##### DOCUMENT SECTION #####

Walk the southern coast at sunset and you will see the postcard version of Sri Lanka. Surfboards. Boutique villas. Avocado toast. Card-only cafés. Ask a few local hoteliers what they think and the postcard fades.
There is a claim spreading fast across coastal districts: that foreigners arrive on tourist visas, fast-track paperwork through local intermediaries, operate guesthouses under nominee structures, collect card payments routed offshore, and remit profits out of Sri Lanka without meaningful tax or foreign-exchange capture.
It is a powerful allegation. Is it true?
The Visa Question
Under Sri Lankan law, a tourist visa does not permit employment or business operation. Foreign nationals wishing to operate enterprises must obtain appropriate investor visas, BOI approvals, or company registrations.
Yet immigration enforcement in Sri Lanka has historically been uneven.
Are some individuals operating businesses while technically on tourist status? Have overstays been systematically audited?
How many prosecutions have followed?
If the Government knows, it has not published the numbers. Silence breeds suspicion.
The Nominee Structure Puzzle
Here is where the issue becomes murkier.
A Sri Lankan citizen can legally register a company. A foreign partner can legally invest capital. Profits can legally be repatriated as dividends if taxes are paid. None of that is unlawful.

##### SUPPLIED MATERIAL #####

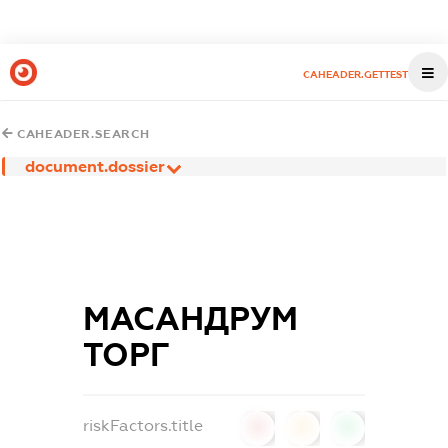
CAHEADER.GETTEST
CAHEADER.SEARCH
document.dossier
МАСАНДРУМ
ТОРГ
riskFactors.title
0
0
0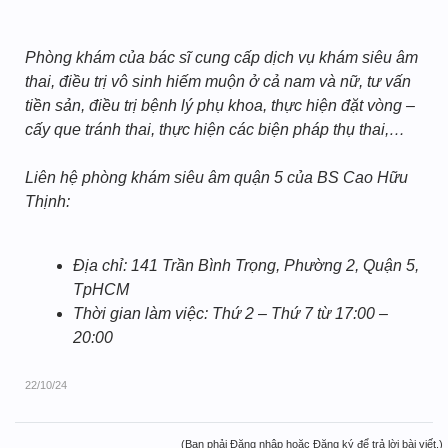
Phòng khám của bác sĩ cung cấp dịch vụ khám siêu âm
thai, điều trị vô sinh hiếm muộn ở cả nam và nữ, tư vấn
tiền sản, điều trị bệnh lý phụ khoa, thực hiện đặt vòng –
cấy que tránh thai, thực hiện các biện pháp thụ thai,…
Liên hệ phòng khám siêu âm quận 5 của BS Cao Hữu
Thịnh:
Địa chỉ: 141 Trần Bình Trọng, Phường 2, Quận 5,
TpHCM
Thời gian làm việc: Thứ 2 – Thứ 7 từ 17:00 –
20:00
22/10/24
(Bạn phải Đăng nhập hoặc Đăng ký để trả lời bài viết.)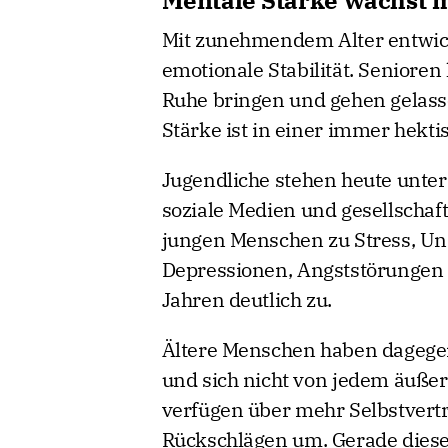
Mit zunehmendem Alter entwic
emotionale Stabilität. Senioren
Ruhe bringen und gehen gelas
Stärke ist in einer immer hekti
Jugendliche stehen heute unte
soziale Medien und gesellschaf
jungen Menschen zu Stress, Un
Depressionen, Angststörungen
Jahren deutlich zu.
Ältere Menschen haben dagegen 
und sich nicht von jedem äußer
verfügen über mehr Selbstvertr
Rückschlägen um. Gerade diese 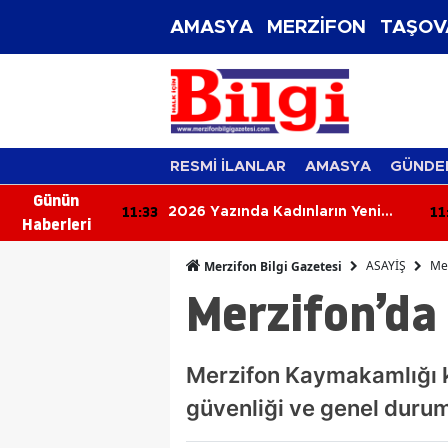
AMASYA
MERZİFON
TAŞOV
RESMİ İLANLAR
AMASYA
GÜNDE
Günün
11:33
11
 Müjde! Maçlar
2026 Yazında Kadınların Yeni
Haberleri
Yayınlanacak
Gözdesi: Eklem Yüzükleri Geri
Döndü
ASAYİŞ
Mer
Merzifon Bilgi Gazetesi
Merzifon’da 
Merzifon Kaymakamlığı ko
güvenliği ve genel durum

#####

> **THINGS TO DO**
- a) Which items does the piece on foreign-run guesthouses in Sri Lanka name as the postcard version of the country seen along the southern coast?
- b) Carry on the piece about foreign-run guesthouses in Sri Lanka from the point where it stops.
The listing comes from a different source than the piece on foreign-run guesthouses in Sri Lanka.

> **OUTPUTS FOR THE TASKS**
- a) Surfboards, boutique villas, avocado toast, and card-only cafés.

- b)
But if:
The foreign individual is effectively managing operations without proper visa status, The business structure masks operational control,
Income is partially undeclared,
Merchant accounts are domiciled abroad,
then we move from entrepreneurship into regulatory evasion.
The line between legal structuring and abuse is thin — and enforcement determines where it sits.

The Card-Only Anxiety
This is where public anger sharpens.
Many boutique properties prefer card payments. That is not unusual in tourism. However, if payment gateways are registered overseas and settlements land in foreign bank accounts before any domestic reconciliation, Sri Lanka loses immediate foreign exchange inflow visibility.
Is that illegal? Not automatically.
Booking platforms such as Airbnb and international payment processors commonly settle offshore before remitting net proceeds. This is global practice.
But in a dollar-scarce economy, optics matter.
If locals see full houses, foreign guests, card machines buzzing — yet foreign exchange reserves barely improving — the question becomes inevitable:
Who is capturing the value?
The Enforcement Vacuum
There is currently no publicly released audit showing widespread illegal foreign control of Sri Lanka’s coastal tourism.
But there are:
Periodic immigration raids.
Local complaints of unfair competition. Claims of informal partnerships. Political rhetoric amplifying resentment.
In the absence of transparent data, anecdote becomes accepted truth. That is dangerous.
The Political Undertone
Sri Lanka is economically fragile.
When domestic entrepreneurs struggle with taxes, licensing delays, and compliance burdens — the perception that “outsiders” operate with fewer constraints fuels anger.
Whether that perception is fully accurate or not becomes secondary.
Economic pain magnifies narratives.
The Real Question
This is not about xenophobia. Foreign investment is essential to tourism growth.
The real issue is enforcement parity. Are visa rules applied equally?
Are tax filings audited rigorously? Are merchant settlements monitored? Are BOI approvals transparent?
If yes, publish the data. If no, fix it.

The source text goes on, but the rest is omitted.